The train segment — which connects two swathes of the city — was scheduled to shut down on 27 April so that workers could fix the 7,100-foot Canarsie tunnel that connects the two boroughs under the East River.
That portion of the train line was damaged during Superstorm Sandy in 2012, and a shutdown would have impacted nearly 250,000 commuters.
Mr Cuomo, announcing the new plan, said experts had proposed a new design that would allow the tunnel to stay open during the repairs.
“It uses many new innovations that are new, frankly, to the rail industry in this country,” Mr Cuomo said. “With this design, it will not be necessary to close the L train at all, which would be a phenomenal benefit to the people of New York City."

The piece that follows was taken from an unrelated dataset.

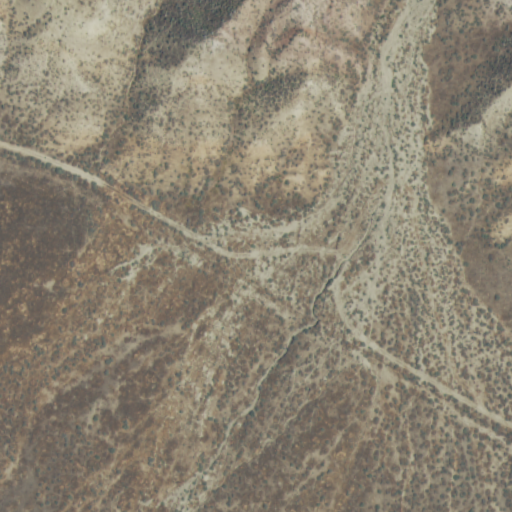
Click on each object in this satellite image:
road: (165, 217)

The reversal of the Metropolitan Transportation Authority’s (MTA) directives comes after more than two years in which officials repeatedly said that there was no way to avoid shutting down the tunnel for the repairs.
The new system to repair the tunnel has traditionally been used for bridge repairs, and the efforts in the tunnel will be the first time these methods are used to repair a tunnel in the US.

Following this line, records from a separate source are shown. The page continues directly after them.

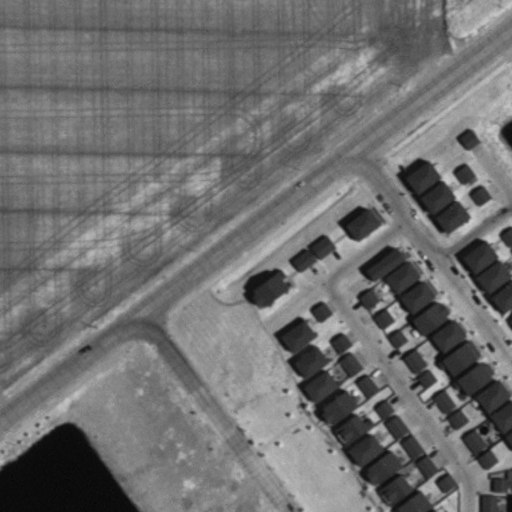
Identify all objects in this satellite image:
road: (257, 228)
road: (473, 234)
road: (256, 246)
road: (433, 258)
building: (503, 297)
building: (431, 317)
building: (510, 320)
building: (448, 335)
road: (372, 350)
building: (459, 357)
building: (414, 360)
road: (281, 362)
building: (350, 363)
building: (474, 377)
building: (427, 378)
building: (320, 385)
building: (367, 385)
building: (492, 395)
building: (443, 400)
building: (337, 407)
building: (384, 408)
road: (216, 413)
building: (503, 416)
building: (457, 418)
building: (396, 425)
building: (350, 429)
building: (509, 436)
building: (473, 440)
building: (411, 445)
building: (365, 449)
building: (486, 458)
building: (426, 465)
building: (382, 467)
building: (446, 482)
building: (501, 484)
building: (394, 489)
building: (414, 503)
building: (488, 503)
building: (433, 510)
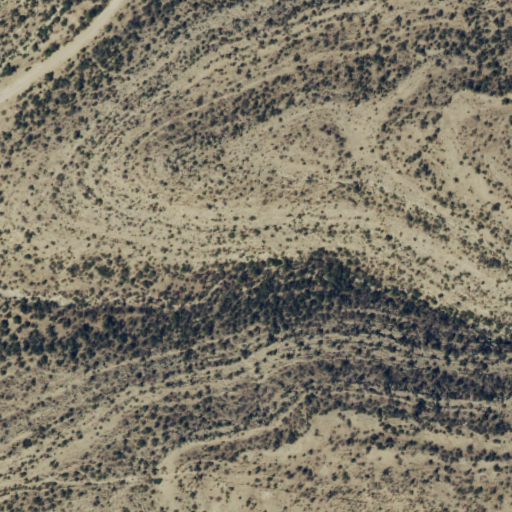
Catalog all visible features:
road: (80, 56)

The new method will allow the MTA to hang cables using a “racking system” on the side of the tunnel walls, instead of pulling out the bench wall that contains cables damaged by the 2012 storm.
The “racking system” would include cables wrapped in protective fibreglass materials and sensors that will notify workers if the rack moves.
The old corroded cables in the bench wall will not be removed at all.
But the governor has promised residents of the city that the structural integrity of the tunnel was not impacted by Superstorm Sandy, and that they should not worry about the integrity of the tunnel.